Task directions: Say the data back exactly as it is written below.

Material provided:
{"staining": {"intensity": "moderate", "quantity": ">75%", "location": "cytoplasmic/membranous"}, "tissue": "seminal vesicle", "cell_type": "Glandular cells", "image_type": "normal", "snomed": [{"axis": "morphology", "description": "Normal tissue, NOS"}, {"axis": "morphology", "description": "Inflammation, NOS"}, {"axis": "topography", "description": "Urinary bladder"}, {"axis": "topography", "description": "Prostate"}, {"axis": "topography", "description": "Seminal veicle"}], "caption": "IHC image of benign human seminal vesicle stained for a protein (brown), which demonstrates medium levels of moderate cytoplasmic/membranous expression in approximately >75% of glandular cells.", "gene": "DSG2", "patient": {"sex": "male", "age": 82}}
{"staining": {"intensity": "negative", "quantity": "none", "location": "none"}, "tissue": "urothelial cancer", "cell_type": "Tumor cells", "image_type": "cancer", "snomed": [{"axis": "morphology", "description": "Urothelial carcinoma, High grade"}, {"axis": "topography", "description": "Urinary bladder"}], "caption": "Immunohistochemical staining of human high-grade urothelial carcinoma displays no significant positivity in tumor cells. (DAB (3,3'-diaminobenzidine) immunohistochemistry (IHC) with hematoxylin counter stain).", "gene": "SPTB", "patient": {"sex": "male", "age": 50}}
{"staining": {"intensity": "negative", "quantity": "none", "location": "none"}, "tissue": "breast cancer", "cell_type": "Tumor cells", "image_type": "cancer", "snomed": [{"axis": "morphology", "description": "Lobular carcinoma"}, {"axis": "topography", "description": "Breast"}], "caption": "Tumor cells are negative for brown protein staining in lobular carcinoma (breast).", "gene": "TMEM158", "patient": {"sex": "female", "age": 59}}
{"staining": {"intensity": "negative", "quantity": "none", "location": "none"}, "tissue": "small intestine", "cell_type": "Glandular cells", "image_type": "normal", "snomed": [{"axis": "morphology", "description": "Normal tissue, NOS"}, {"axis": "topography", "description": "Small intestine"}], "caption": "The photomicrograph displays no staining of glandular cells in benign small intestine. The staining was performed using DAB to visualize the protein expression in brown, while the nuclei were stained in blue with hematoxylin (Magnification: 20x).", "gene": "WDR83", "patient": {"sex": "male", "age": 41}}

Exercise result:
{"staining": {"intensity": "moderate", "quantity": ">75%", "location": "cytoplasmic/membranous"}, "tissue": "seminal vesicle", "cell_type": "Glandular cells", "image_type": "normal", "snomed": [{"axis": "morphology", "description": "Normal tissue, NOS"}, {"axis": "morphology", "description": "Inflammation, NOS"}, {"axis": "topography", "description": "Urinary bladder"}, {"axis": "topography", "description": "Prostate"}, {"axis": "topography", "description": "Seminal veicle"}], "caption": "IHC image of benign human seminal vesicle stained for a protein (brown), which demonstrates medium levels of moderate cytoplasmic/membranous expression in approximately >75% of glandular cells.", "gene": "DSG2", "patient": {"sex": "male", "age": 82}}
{"staining": {"intensity": "negative", "quantity": "none", "location": "none"}, "tissue": "urothelial cancer", "cell_type": "Tumor cells", "image_type": "cancer", "snomed": [{"axis": "morphology", "description": "Urothelial carcinoma, High grade"}, {"axis": "topography", "description": "Urinary bladder"}], "caption": "Immunohistochemical staining of human high-grade urothelial carcinoma displays no significant positivity in tumor cells. (DAB (3,3'-diaminobenzidine) immunohistochemistry (IHC) with hematoxylin counter stain).", "gene": "SPTB", "patient": {"sex": "male", "age": 50}}
{"staining": {"intensity": "negative", "quantity": "none", "location": "none"}, "tissue": "breast cancer", "cell_type": "Tumor cells", "image_type": "cancer", "snomed": [{"axis": "morphology", "description": "Lobular carcinoma"}, {"axis": "topography", "description": "Breast"}], "caption": "Tumor cells are negative for brown protein staining in lobular carcinoma (breast).", "gene": "TMEM158", "patient": {"sex": "female", "age": 59}}
{"staining": {"intensity": "negative", "quantity": "none", "location": "none"}, "tissue": "small intestine", "cell_type": "Glandular cells", "image_type": "normal", "snomed": [{"axis": "morphology", "description": "Normal tissue, NOS"}, {"axis": "topography", "description": "Small intestine"}], "caption": "The photomicrograph displays no staining of glandular cells in benign small intestine. The staining was performed using DAB to visualize the protein expression in brown, while the nuclei were stained in blue with hematoxylin (Magnification: 20x).", "gene": "WDR83", "patient": {"sex": "male", "age": 41}}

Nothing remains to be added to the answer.